Actress Agutter said she was “thrilled and touched” to be recognised for her charitable work with an OBE.

The 59-year-old has been a much-loved figure on screen for more than 40 years, making unforgettable appearances in films such as The Railway Children.

She said: “I’m obviously thrilled and touched that people I’ve been working with from the charities have recommended me - and the fact that it has been taken up.”

Fellow actress Redman, who starred in police drama New Tricks and founded the Artists Theatre School, receives an MBE, while novelist Susan Hill - author of The Woman in Black - said her CBE meant she had “caught up” with her husband, who was given the same honour five years ago.

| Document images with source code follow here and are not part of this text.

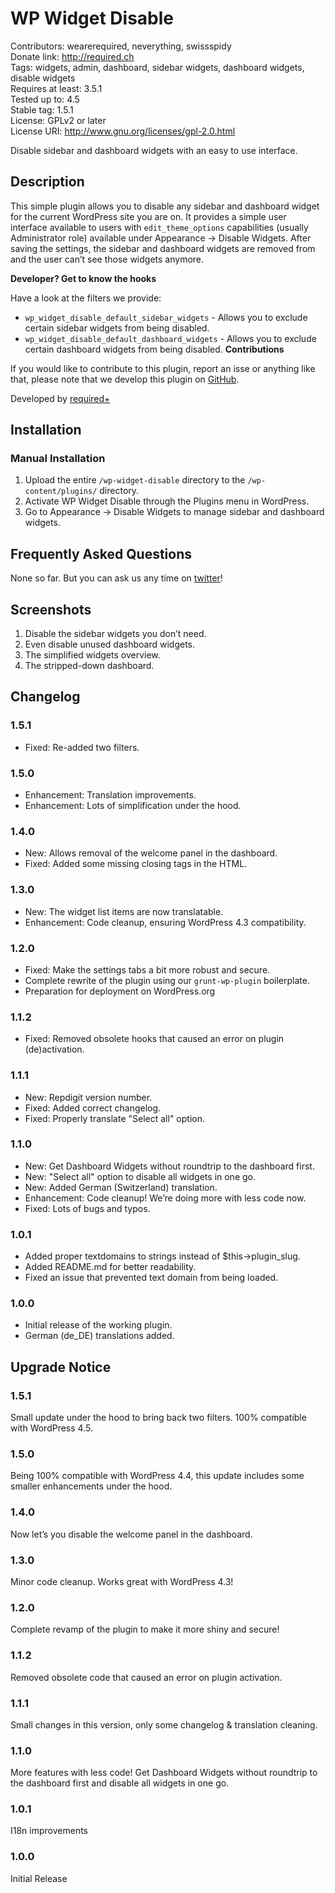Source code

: # WP Widget Disable #
Contributors:      wearerequired, neverything, swissspidy  
Donate link:       http://required.ch  
Tags:              widgets, admin, dashboard, sidebar widgets, dashboard widgets, disable widgets  
Requires at least: 3.5.1  
Tested up to:      4.5  
Stable tag:        1.5.1  
License:           GPLv2 or later  
License URI:       http://www.gnu.org/licenses/gpl-2.0.html  

Disable sidebar and dashboard widgets with an easy to use interface.

## Description ##
This simple plugin allows you to disable any sidebar and dashboard widget for the current WordPress site you are on. It provides a simple user interface available to users with `edit_theme_options` capabilities (usually Administrator role) available under Appearance -> Disable Widgets.
After saving the settings, the sidebar and dashboard widgets are removed from and the user can’t see those widgets anymore.

**Developer? Get to know the hooks**

Have a look at the filters we provide:

* `wp_widget_disable_default_sidebar_widgets` - Allows you to exclude certain sidebar widgets from being disabled.
* `wp_widget_disable_default_dashboard_widgets` - Allows you to exclude certain dashboard widgets from being disabled.
**Contributions**

If you would like to contribute to this plugin, report an isse or anything like that, please note that we develop this plugin on [GitHub](https://github.com/wearerequired/WP-Widget-Disable).

Developed by [required+](http://required.ch/ "Team of experienced web professionals from Switzerland & Germany")

## Installation ##

### Manual Installation ###

1. Upload the entire `/wp-widget-disable` directory to the `/wp-content/plugins/` directory.
2. Activate WP Widget Disable through the Plugins menu in WordPress.
3. Go to Appearance -> Disable Widgets to manage sidebar and dashboard widgets.

## Frequently Asked Questions ##

None so far. But you can ask us any time on [twitter](https://twitter.com/wearerequired)!

## Screenshots ##

1. Disable the sidebar widgets you don’t need.
2. Even disable unused dashboard widgets.
3. The simplified widgets overview.
4. The stripped-down dashboard.

## Changelog ##

### 1.5.1 ###
* Fixed: Re-added two filters.

### 1.5.0 ###
* Enhancement: Translation improvements.
* Enhancement: Lots of simplification under the hood.

### 1.4.0 ###
* New: Allows removal of the welcome panel in the dashboard.
* Fixed: Added some missing closing tags in the HTML.

### 1.3.0 ###
* New: The widget list items are now translatable.
* Enhancement: Code cleanup, ensuring WordPress 4.3 compatibility.

### 1.2.0 ###
* Fixed: Make the settings tabs a bit more robust and secure.
* Complete rewrite of the plugin using our `grunt-wp-plugin` boilerplate.
* Preparation for deployment on WordPress.org

### 1.1.2 ###
* Fixed: Removed obsolete hooks that caused an error on plugin (de)activation.

### 1.1.1 ###
* New: Repdigit version number.
* Fixed: Added correct changelog.
* Fixed: Properly translate "Select all" option.

### 1.1.0 ###
* New: Get Dashboard Widgets without roundtrip to the dashboard first.
* New: "Select all" option to disable all widgets in one go.
* New: Added German (Switzerland) translation.
* Enhancement: Code cleanup! We’re doing more with less code now.
* Fixed: Lots of bugs and typos.

### 1.0.1 ###
* Added proper textdomains to strings instead of $this->plugin_slug.
* Added README.md for better readability.
* Fixed an issue that prevented text domain from being loaded.

### 1.0.0 ###
* Initial release of the working plugin.
* German (de_DE) translations added.

## Upgrade Notice ##

### 1.5.1 ###
Small update under the hood to bring back two filters. 100% compatible with WordPress 4.5.

### 1.5.0 ###
Being 100% compatible with WordPress 4.4, this update includes some smaller enhancements under the hood.

### 1.4.0 ###
Now let’s you disable the welcome panel in the dashboard.

### 1.3.0 ###
Minor code cleanup. Works great with WordPress 4.3!

### 1.2.0 ###
Complete revamp of the plugin to make it more shiny and secure!

### 1.1.2 ###
Removed obsolete code that caused an error on plugin activation.

### 1.1.1 ###
Small changes in this version, only some changelog & translation cleaning.

### 1.1.0 ###
More features with less code! Get Dashboard Widgets without roundtrip to the dashboard first and disable all widgets in one go.

### 1.0.1 ###
I18n improvements

### 1.0.0 ###
Initial Release
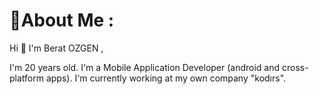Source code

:# 💫About Me :
Hi 👋 I'm Berat OZGEN ,

I'm 20 years old.
I'm a Mobile Application Developer (android and cross-platform apps).
I'm currently working at my own company "kodırs".


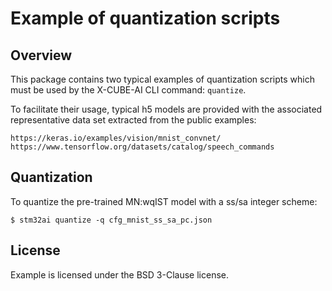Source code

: # Example of quantization scripts

## Overview

This package contains two typical examples of quantization scripts which must be used by the X-CUBE-AI CLI command: `quantize`.

To facilitate their usage, typical h5 models are provided with the
associated representative data set extracted from the public examples:

    https://keras.io/examples/vision/mnist_convnet/
    https://www.tensorflow.org/datasets/catalog/speech_commands


## Quantization

To quantize the pre-trained MN:wqIST model with a ss/sa integer scheme:

    $ stm32ai quantize -q cfg_mnist_ss_sa_pc.json


## License

Example is licensed under the BSD 3-Clause license.

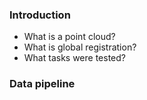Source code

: 
### Introduction

- What is a point cloud?
- What is global registration?
- What tasks were tested?

### Data pipeline



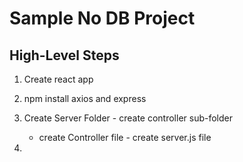 # Sample No DB Project

  ## High-Level Steps
  1. Create react app

  2. npm install axios and express

  3. Create Server Folder
    - create controller sub-folder
      - create Controller file
    - create server.js file
  
  4.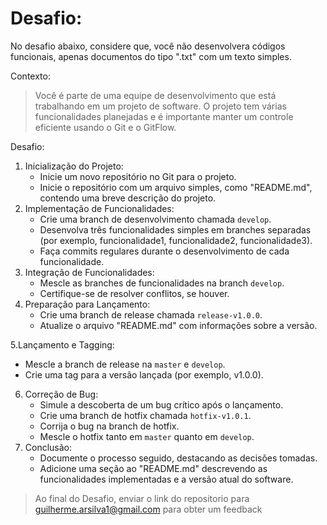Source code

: # Desafio:

No desafio abaixo, considere que, você não desenvolvera códigos funcionais, apenas documentos do tipo ".txt" com um texto simples.

Contexto:

> Você é parte de uma equipe de desenvolvimento que está trabalhando em um projeto de software. O projeto tem várias funcionalidades planejadas e é importante manter um controle eficiente usando o Git e o GitFlow.

Desafio:

1. Inicialização do Projeto:
   * Inicie um novo repositório no Git para o projeto.
   * Inicie o repositório com um arquivo simples, como "README.md", contendo uma breve descrição do projeto.
2. Implementação de Funcionalidades:
   * Crie uma branch de desenvolvimento chamada `develop`.
   * Desenvolva três funcionalidades simples em branches separadas (por exemplo, funcionalidade1, funcionalidade2, funcionalidade3).
   * Faça commits regulares durante o desenvolvimento de cada funcionalidade.
3. Integração de Funcionalidades:
   * Mescle as branches de funcionalidades na branch `develop`.
   * Certifique-se de resolver conflitos, se houver.
4. Preparação para Lançamento:
   * Crie uma branch de release chamada `release-v1.0.0`.
   * Atualize o arquivo "README.md" com informações sobre a versão.

5.Lançamento e Tagging:

* Mescle a branch de release na `master` e `develop`.
* Crie uma tag para a versão lançada (por exemplo, v1.0.0).

6. Correção de Bug:
   * Simule a descoberta de um bug crítico após o lançamento.
   * Crie uma branch de hotfix chamada `hotfix-v1.0.1`.
   * Corrija o bug na branch de hotfix.
   * Mescle o hotfix tanto em `master` quanto em `develop`.
7. Conclusão:
   * Documente o processo seguido, destacando as decisões tomadas.
   * Adicione uma seção ao "README.md" descrevendo as funcionalidades implementadas e a versão atual do software.

> Ao final do Desafio, enviar o link do repositorio para guilherme.arsilva1@gmail.com para obter um feedback
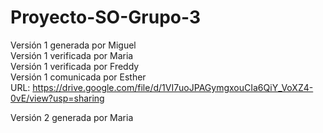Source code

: # Proyecto-SO-Grupo-3
Versión 1 generada por Miguel  
Versión 1 verificada por Maria  
Versión 1 verificada por Freddy  
Versión 1 comunicada por Esther  
URL: https://drive.google.com/file/d/1VI7uoJPAGymgxouCIa6QiY_VoXZ4-0vE/view?usp=sharing  
  
Versión 2 generada por Maria
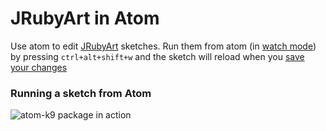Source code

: # JRubyArt in Atom

Use atom to edit [JRubyArt][jruby_art] sketches. Run them from atom (in [watch mode][watch]) by pressing `ctrl+alt+shift+w` and the sketch will reload when you [save your changes][ghpages]

### Running a sketch from Atom

![atom-k9 package in action](https://cloud.githubusercontent.com/assets/86850/18041266/e2cb229e-6dae-11e6-94a7-397cdffeff46.png)

[watch]:http://ruby-processing.github.io/JRubyArt/atom/
[ghpages]:https://ruby-processing.github.io/atom-k9
[jruby_art]:https://ruby-processing.github.io/JRubyArt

A CBE also goes to Emma Hill, creative director of fashion company Mulberry, for services to the British Fashion Industry.

Sport plays an important role in the honours in the year Britain hosts the Olympics.

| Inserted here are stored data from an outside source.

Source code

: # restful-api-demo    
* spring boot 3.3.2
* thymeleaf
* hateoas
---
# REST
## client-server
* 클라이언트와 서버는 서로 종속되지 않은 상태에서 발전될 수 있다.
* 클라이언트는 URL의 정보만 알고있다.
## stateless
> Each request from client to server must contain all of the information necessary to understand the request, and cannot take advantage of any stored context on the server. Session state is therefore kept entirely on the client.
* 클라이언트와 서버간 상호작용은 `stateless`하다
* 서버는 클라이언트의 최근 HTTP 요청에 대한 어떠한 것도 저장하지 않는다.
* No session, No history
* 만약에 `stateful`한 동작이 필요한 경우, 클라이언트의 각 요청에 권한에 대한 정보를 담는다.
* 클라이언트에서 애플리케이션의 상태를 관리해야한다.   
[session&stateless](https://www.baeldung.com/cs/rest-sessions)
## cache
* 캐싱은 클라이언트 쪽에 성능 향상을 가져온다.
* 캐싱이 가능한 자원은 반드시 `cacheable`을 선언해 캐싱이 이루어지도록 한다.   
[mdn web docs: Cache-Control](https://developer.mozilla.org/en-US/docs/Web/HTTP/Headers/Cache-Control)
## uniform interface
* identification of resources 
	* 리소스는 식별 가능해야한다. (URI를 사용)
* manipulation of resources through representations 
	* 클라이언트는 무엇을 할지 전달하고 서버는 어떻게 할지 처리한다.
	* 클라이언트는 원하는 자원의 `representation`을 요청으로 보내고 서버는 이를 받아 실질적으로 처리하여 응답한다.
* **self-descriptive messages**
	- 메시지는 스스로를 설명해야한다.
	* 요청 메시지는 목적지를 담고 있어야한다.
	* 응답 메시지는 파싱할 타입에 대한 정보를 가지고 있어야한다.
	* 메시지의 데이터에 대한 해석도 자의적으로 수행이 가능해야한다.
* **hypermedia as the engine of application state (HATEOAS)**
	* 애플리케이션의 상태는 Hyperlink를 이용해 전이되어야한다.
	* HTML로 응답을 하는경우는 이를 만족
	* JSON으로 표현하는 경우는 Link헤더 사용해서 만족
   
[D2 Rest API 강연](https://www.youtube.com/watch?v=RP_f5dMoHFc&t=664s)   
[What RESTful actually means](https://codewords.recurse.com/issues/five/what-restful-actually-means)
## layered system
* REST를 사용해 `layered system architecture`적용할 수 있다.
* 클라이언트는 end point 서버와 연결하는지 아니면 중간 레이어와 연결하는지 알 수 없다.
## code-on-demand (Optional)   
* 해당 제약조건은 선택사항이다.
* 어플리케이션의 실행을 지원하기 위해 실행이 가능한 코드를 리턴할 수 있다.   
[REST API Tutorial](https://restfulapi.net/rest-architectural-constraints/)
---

Golfing world number one Donald, currently competing in the US Open, said he was “truly honoured” by his MBE for services to the sport.

The gong also goes to former Wales rugby player Shane Williams for services to rugby and former England goalkeeper David James for services to football and charity.

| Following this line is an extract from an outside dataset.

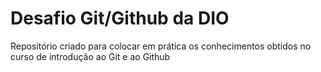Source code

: # Desafio Git/Github da DIO
Repositório criado para colocar em prática os conhecimentos obtidos no curso de introdução ao Git e ao Github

Showjumper Nick Skelton, who retired after breaking his neck in 2000 but went on to recover and compete again, gets an OBE for services to equestrian sport.

A CBE goes to former professional footballer Paul Elliott, a champion of football’s anti-racism movement.

Those behind the organisation of the 2012 games are recognised for their efforts, with honours going to several members of the Olympic Delivery Authority.

In the media, former Spectator editor Alexander Chancellor is awarded a CBE for services to journalism while comic Armando Iannucci said his OBE for services to broadcasting will not stop him poking fun at politicians.

The 48-year-old, the man behind famously foul-mouthed Westminster sitcom The Thick Of It, said: “I just hope it’s not an attempt by the Government to stop me, because that’s not going to happen.”

Actress and campaigner April Ashley, 77, is to receive an MBE for services to transgender equality. Born a boy, the 77-year-old became the first Briton to undergo a sex change operation in Casablanca in 1960.

Lady Meyer, wife of former British Ambassador to the United States Sir Christopher Meyer, receives a CBE for services to children and families.

She founded charity Parents and Abducted Children Together after an almost decade-long legal battle to gain access to her sons after their German father refused to return them after a summer holiday visit.

Motorcycle stuntman Eddie Kidd, left wheelchair-bound after an accident in 1996, receives an OBE for services to charitable giving. The daredevil completed the London Marathon last year and is set to carry the Olympic torch through Lewes, east Sussex, on July 17.

A total of 1,201 people were recommended to the Queen for an award, with 1,064 candidates selected at BEM, MBE and OBE level - while 72% of recipients are involved in charitable or voluntary work in their local community.